> A typical approach is to generate synthetic data based on existing ground truth. DoorDash did this via random text augmentation... During model training, they had a ratio of 100 synthetic labels to 1 actual label.
i'm sure this is well understood by practitioners but this isn't intuitive to me. when you synthetically generate data, you are resampling an observed distribution, but you're not materially going to get out something different than what you put in. (just read the linked cloudflare post - ok so we are generating negative examples and there's a lot more negative than positive - but what if we accidentally generate positives?)
whats a math/statistics intuition for why does generating synthetic data from existing data, to a 100 to 1 ratio, work so well?
It’s more of a regularization method. It can generate a lot of “additional” data that is mostly known to have the same label, which can prevent the model from overfitting to the 1 instance you actually have.
It’s most successful with images - where it’s really easy to generate significant modifications that are definitely still semantically the same. (Crop, translate, blur, desaturate, …) How many true labels would you need to learn to be invariant to all that?
> when you synthetically generate data ... you're not materially going to get
> out something different than what you put in
Well, yes and no.
If I give you five points and tell you that they are actually samples from a normal distribution, you could easily generate lots of samples with the same mean and variance.
If you were to then compute the mean and variance of this new and "improved" dataset, you would get results very nearly the same as the mean and variance of the original data. It would be fair to note at this point that the expanded dataset has no information that the original had.
On the other hand, if you generate 10,000 synthetic points in the same way and compute the 99th percentile of these points, you will get a more interesting result than if you simply computed the 99th percentile of the original points.
This makes it seem that the augmented dataset has better information in it than the original sample.
In fact, the augmented dataset is only better because our estimation algorithm is deficient. A better algorithm would look at the mean and variance and find the 99th percentile of the corresponding normal distribution. This improved algorithm would get nearly the same result with the original or the augmented data.
In this simple example, we can see and remedy the defect in our estimation algorithm, but with most machine learning methods it is much, much harder to remedy the algorithms' appetite for data. Augmentation is, however, a nice and simple alternative.
A more complex example that isn't as trivial can be seen with the problem of finding a linear classifier for sets of points in the plane. If we don't have a lot of samples, we will often have the problem that there are an infinite number of solutions that will perfectly separate the sets in the training data. We would like a better answer, however, that is likely to work well on data we haven't seen yet.
We have several choices of learning algorithms. One of the simplest is logistic regression, but that often doesn't converge well if the training set is small. We could add regularization and use fancier algorithms like ridge regression or LASSO or support vector methods to get a better result.
OR
We could just add samples that are "pretty near" each of our training examples. With a sufficiently sloppy definition of pretty near or with enough added samples, even the simplest algorithm will give us nice results. If the samples we add are normally distributed around the data, we get something like ridge regression. If the distance of the new samples from the originals are exponentially distributed, we get LASSO.

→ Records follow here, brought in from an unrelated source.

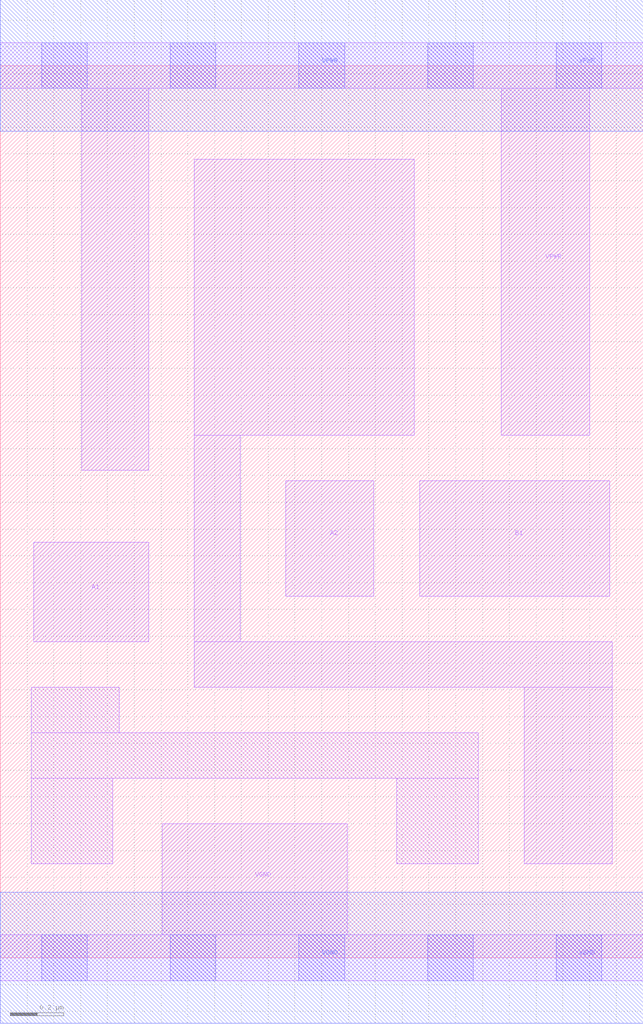
<source format=lef>
# Copyright 2020 The SkyWater PDK Authors
#
# Licensed under the Apache License, Version 2.0 (the "License");
# you may not use this file except in compliance with the License.
# You may obtain a copy of the License at
#
#     https://www.apache.org/licenses/LICENSE-2.0
#
# Unless required by applicable law or agreed to in writing, software
# distributed under the License is distributed on an "AS IS" BASIS,
# WITHOUT WARRANTIES OR CONDITIONS OF ANY KIND, either express or implied.
# See the License for the specific language governing permissions and
# limitations under the License.
#
# SPDX-License-Identifier: Apache-2.0

VERSION 5.7 ;
  NAMESCASESENSITIVE ON ;
  NOWIREEXTENSIONATPIN ON ;
  DIVIDERCHAR "/" ;
  BUSBITCHARS "[]" ;
UNITS
  DATABASE MICRONS 200 ;
END UNITS
MACRO sky130_fd_sc_hs__o21ai_1
  CLASS CORE ;
  SOURCE USER ;
  FOREIGN sky130_fd_sc_hs__o21ai_1 ;
  ORIGIN  0.000000  0.000000 ;
  SIZE  2.400000 BY  3.330000 ;
  SYMMETRY X Y ;
  SITE unit ;
  PIN A1
    ANTENNAGATEAREA  0.279000 ;
    DIRECTION INPUT ;
    USE SIGNAL ;
    PORT
      LAYER li1 ;
        RECT 0.125000 1.180000 0.555000 1.550000 ;
    END
  END A1
  PIN A2
    ANTENNAGATEAREA  0.279000 ;
    DIRECTION INPUT ;
    USE SIGNAL ;
    PORT
      LAYER li1 ;
        RECT 1.065000 1.350000 1.395000 1.780000 ;
    END
  END A2
  PIN B1
    ANTENNAGATEAREA  0.279000 ;
    DIRECTION INPUT ;
    USE SIGNAL ;
    PORT
      LAYER li1 ;
        RECT 1.565000 1.350000 2.275000 1.780000 ;
    END
  END B1
  PIN Y
    ANTENNADIFFAREA  0.828300 ;
    DIRECTION OUTPUT ;
    USE SIGNAL ;
    PORT
      LAYER li1 ;
        RECT 0.725000 1.010000 2.285000 1.180000 ;
        RECT 0.725000 1.180000 0.895000 1.950000 ;
        RECT 0.725000 1.950000 1.545000 2.980000 ;
        RECT 1.955000 0.350000 2.285000 1.010000 ;
    END
  END Y
  PIN VGND
    DIRECTION INOUT ;
    USE GROUND ;
    PORT
      LAYER li1 ;
        RECT 0.000000 -0.085000 2.400000 0.085000 ;
        RECT 0.605000  0.085000 1.295000 0.500000 ;
      LAYER mcon ;
        RECT 0.155000 -0.085000 0.325000 0.085000 ;
        RECT 0.635000 -0.085000 0.805000 0.085000 ;
        RECT 1.115000 -0.085000 1.285000 0.085000 ;
        RECT 1.595000 -0.085000 1.765000 0.085000 ;
        RECT 2.075000 -0.085000 2.245000 0.085000 ;
      LAYER met1 ;
        RECT 0.000000 -0.245000 2.400000 0.245000 ;
    END
  END VGND
  PIN VPWR
    DIRECTION INOUT ;
    USE POWER ;
    PORT
      LAYER li1 ;
        RECT 0.000000 3.245000 2.400000 3.415000 ;
        RECT 0.305000 1.820000 0.555000 3.245000 ;
        RECT 1.870000 1.950000 2.200000 3.245000 ;
      LAYER mcon ;
        RECT 0.155000 3.245000 0.325000 3.415000 ;
        RECT 0.635000 3.245000 0.805000 3.415000 ;
        RECT 1.115000 3.245000 1.285000 3.415000 ;
        RECT 1.595000 3.245000 1.765000 3.415000 ;
        RECT 2.075000 3.245000 2.245000 3.415000 ;
      LAYER met1 ;
        RECT 0.000000 3.085000 2.400000 3.575000 ;
    END
  END VPWR
  OBS
    LAYER li1 ;
      RECT 0.115000 0.350000 0.420000 0.670000 ;
      RECT 0.115000 0.670000 1.785000 0.840000 ;
      RECT 0.115000 0.840000 0.445000 1.010000 ;
      RECT 1.480000 0.350000 1.785000 0.670000 ;
  END
END sky130_fd_sc_hs__o21ai_1

</source>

If I were stuck on a desert island and had to implement regularization for linear classifiers, data augmentation is a pretty straightforward way to do it. For more complicated models or more complicated data, it rapidly becomes a really good approach.

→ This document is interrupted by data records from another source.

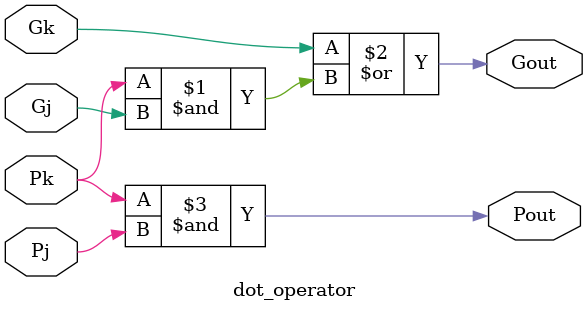
<source format=sv>
module dot_operator (
  input  logic Gk, Pk,
  input  logic Gj, Pj,
  output logic Gout, Pout
);
  assign Gout = Gk | (Pk & Gj);
  assign Pout = Pk & Pj;
endmodule


</source>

> For example, “Is this nudity?” is more objective than “Is this adult content?”
I know it’s only an example, but it’s annoying that nudity is such a problem on internet. It’s easy to block all nudity but it prevents a lot of non adult content.
There's Ancient Greek style statuary all over my town, penis, vagina and all. It's out in public and very few people care, because it's art, and in appropriate places like the public gardens. Hiding it away, would be an overreaction.
Yet, somehow, seeing naked art, on a private device is somehow a terrible thing.
What counts as "NSFW" strongly reflects the internet's American origins. Innocent non sexual nudity of any kind? NSFW. Violence and vile racism? Almost always SFW.
huge, huge fan of Eugene's blog. he is almost singlehandedly documenting the industry SOTA of dozens of ML efforts in practice, doing the hard work of collating, comparing and contrasting between published posts from various companies. Work that you'd have to do yourself if you were tasked to do something like this, but now you have an authoritative, well researched/argued source. For free. (I mean i guess you could also pay him for extra consulting)
i'm sure this is well understood by practitioners but this isn't intuitive to me. when you synthetically generate data, you are resampling an observed distribution, but you're not materially going to get out something different than what you put in. (just read the linked cloudflare post - ok so we are generating negative examples and there's a lot more negative than positive - but what if we accidentally generate positives?)
whats a math/statistics intuition for why does generating synthetic data from existing data, to a 100 to 1 ratio, work so well?